Lorsque les chercheurs ont examiné plus attentivement les mécanismes moléculaires sous-jacents, ils ont découvert un parcours complexe impliquant un gène bien connu du cancer, c-Myc et le régulateur transcriptionnel YY1.

Ils suggèrent que, normalement, les trois protéines Smurf2, c-Myc et YY1 s'associent pour contrôler la prolifération et la division cellulaire, mais d'une certaine manière, dans un sous-ensemble de patients DLBCL, cette collaboration va mal.

L'équipe a ensuite testé certaines de ses idées, par exemple lorsqu'elles ont restauré l'expression de Smurf2 restaurée dans des cellules DLBCL humaines, elles les ont empêchées de se multiplier.

Cette constatation soulève l'espoir que l'ajout d'un médicament qui augmente l'expression de Smurf2 dans les lymphomes pourrait améliorer l'efficacité des traitements actuels et aider davantage de patients atteints de DLBCL à obtenir une rémission.

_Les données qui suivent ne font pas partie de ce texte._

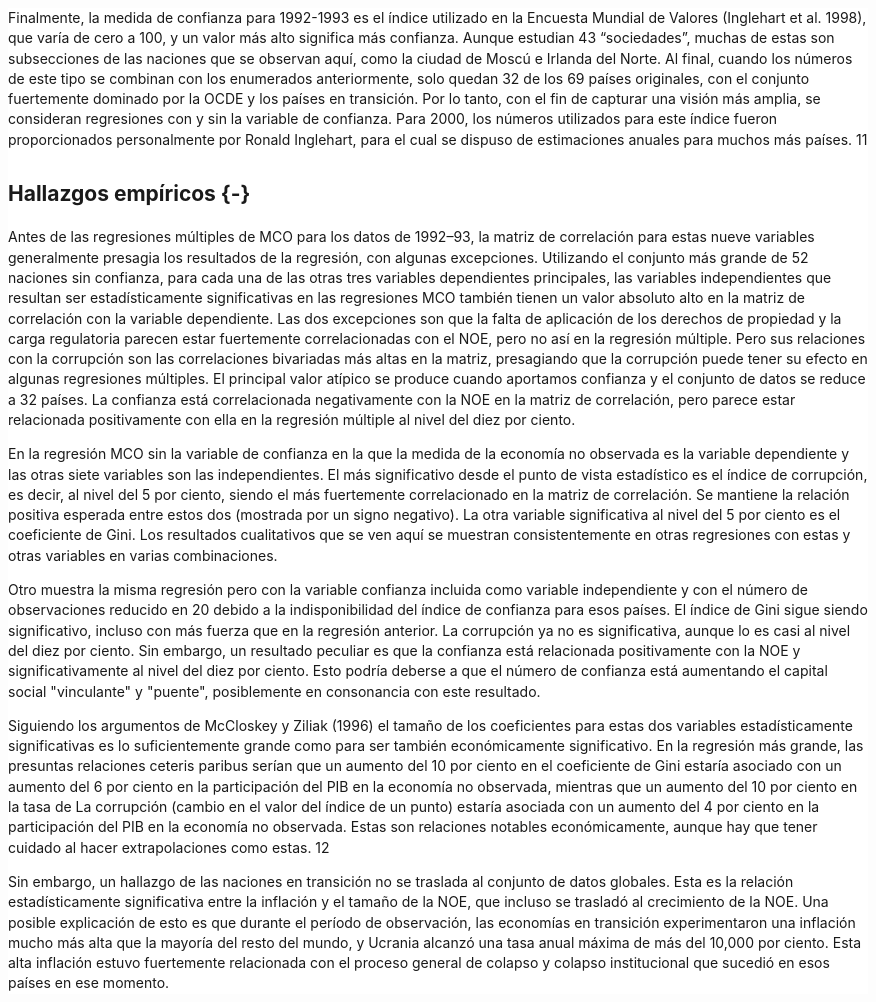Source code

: Finalmente, la medida de confianza para 1992-1993 es el índice utilizado en la Encuesta Mundial de Valores (Inglehart et al. 1998), que varía de cero a 100, y un valor más alto significa más confianza. Aunque estudian 43 “sociedades”, muchas de estas son subsecciones de las naciones que se observan aquí, como la ciudad de Moscú e Irlanda del Norte. Al final, cuando los números de este tipo se combinan con los enumerados anteriormente, solo quedan 32 de los 69 países originales, con el conjunto fuertemente dominado por la OCDE y los países en transición. Por lo tanto, con el fin de capturar una visión más amplia, se consideran regresiones con y sin la variable de confianza. Para 2000, los números utilizados para este índice fueron proporcionados personalmente por Ronald Inglehart, para el cual se dispuso de estimaciones anuales para muchos más países. 11

## Hallazgos empíricos {-}

Antes de las regresiones múltiples de MCO para los datos de 1992–93, la matriz de correlación para estas nueve variables generalmente presagia los resultados de la regresión, con algunas excepciones. Utilizando el conjunto más grande de 52 naciones sin confianza, para cada una de las otras tres variables dependientes principales, las variables independientes que resultan ser estadísticamente significativas en las regresiones MCO también tienen un valor absoluto alto en la matriz de correlación con la variable dependiente. Las dos excepciones son que la falta de aplicación de los derechos de propiedad y la carga regulatoria parecen estar fuertemente correlacionadas con el NOE, pero no así en la regresión múltiple. Pero sus relaciones con la corrupción son las correlaciones bivariadas más altas en la matriz, presagiando que la corrupción puede tener su efecto en algunas regresiones múltiples. El principal valor atípico se produce cuando aportamos confianza y el conjunto de datos se reduce a 32 países. La confianza está correlacionada negativamente con la NOE en la matriz de correlación, pero parece estar relacionada positivamente con ella en la regresión múltiple al nivel del diez por ciento.

En la regresión MCO sin la variable de confianza en la que la medida de la economía no observada es la variable dependiente y las otras siete variables son las independientes. El más significativo desde el punto de vista estadístico es el índice de corrupción, es decir, al nivel del 5 por ciento, siendo el más fuertemente correlacionado en la matriz de correlación. Se mantiene la relación positiva esperada entre estos dos (mostrada por un signo negativo). La otra variable significativa al nivel del 5 por ciento es el coeficiente de Gini. Los resultados cualitativos que se ven aquí se muestran consistentemente en otras regresiones con estas y otras variables en varias combinaciones.

Otro muestra la misma regresión pero con la variable confianza incluida como variable independiente y con el número de observaciones reducido en 20 debido a la indisponibilidad del índice de confianza para esos países. El índice de Gini sigue siendo significativo, incluso con más fuerza que en la regresión anterior. La corrupción ya no es significativa, aunque lo es casi al nivel del diez por ciento. Sin embargo, un resultado peculiar es que la confianza está relacionada positivamente con la NOE y significativamente al nivel del diez por ciento. Esto podría deberse a que el número de confianza está aumentando el capital social "vinculante" y "puente", posiblemente en consonancia con este resultado.

Siguiendo los argumentos de McCloskey y Ziliak (1996) el tamaño de los coeficientes para estas dos variables estadísticamente significativas es lo suficientemente grande como para ser también económicamente significativo. En la regresión más grande, las presuntas relaciones ceteris paribus serían que un aumento del 10 por ciento en el coeficiente de Gini estaría asociado con un aumento del 6 por ciento en la participación del PIB en la economía no observada, mientras que un aumento del 10 por ciento en la tasa de La corrupción (cambio en el valor del índice de un punto) estaría asociada con un aumento del 4 por ciento en la participación del PIB en la economía no observada. Estas son relaciones notables económicamente, aunque hay que tener cuidado al hacer extrapolaciones como estas. 12

Sin embargo, un hallazgo de las naciones en transición no se traslada al conjunto de datos globales. Esta es la relación estadísticamente significativa entre la inflación y el tamaño de la NOE, que incluso se trasladó al crecimiento de la NOE. Una posible explicación de esto es que durante el período de observación, las economías en transición experimentaron una inflación mucho más alta que la mayoría del resto del mundo, y Ucrania alcanzó una tasa anual máxima de más del 10,000 por ciento. Esta alta inflación estuvo fuertemente relacionada con el proceso general de colapso y colapso institucional que sucedió en esos países en ese momento.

L'équipe veut maintenant filtrer les molécules qui augmentent ou imitent l'expression de Smurf2.

Ils ont également l'intention de savoir si la voie Smurf2-YY1-c-Myc a le même effet dans d'autres cancers, comme le foie.

Le professeur Zhang dit:

C'est un autre exemple d'une découverte biologique de base ayant des applications cliniques importantes. Lorsque nous avons commencé cette ligne d'enquête, nous nous sommes intéressés au rôle de Smurf2 dans le vieillissement cellulaire. Nous ne nous attendions jamais à ce que la pertinence clinique soit si immédiate et frappante.

Plus tôt cette année, une équipe de chercheurs du Royaume-Uni a découvert que la réduction du niveau de Smurf2 dans les cellules cancéreuses du mélanome a entraîné une augmentation de 100 fois de leur sensibilité à une classe de médicament expérimental appelé «inhibiteurs de MEK». Ces médicaments sont actuellement soumis à des essais cliniques pour découvrir pourquoi ils ne sont pas aussi efficaces pour tuer les cellules cancéreuses qu'elles devraient l'être.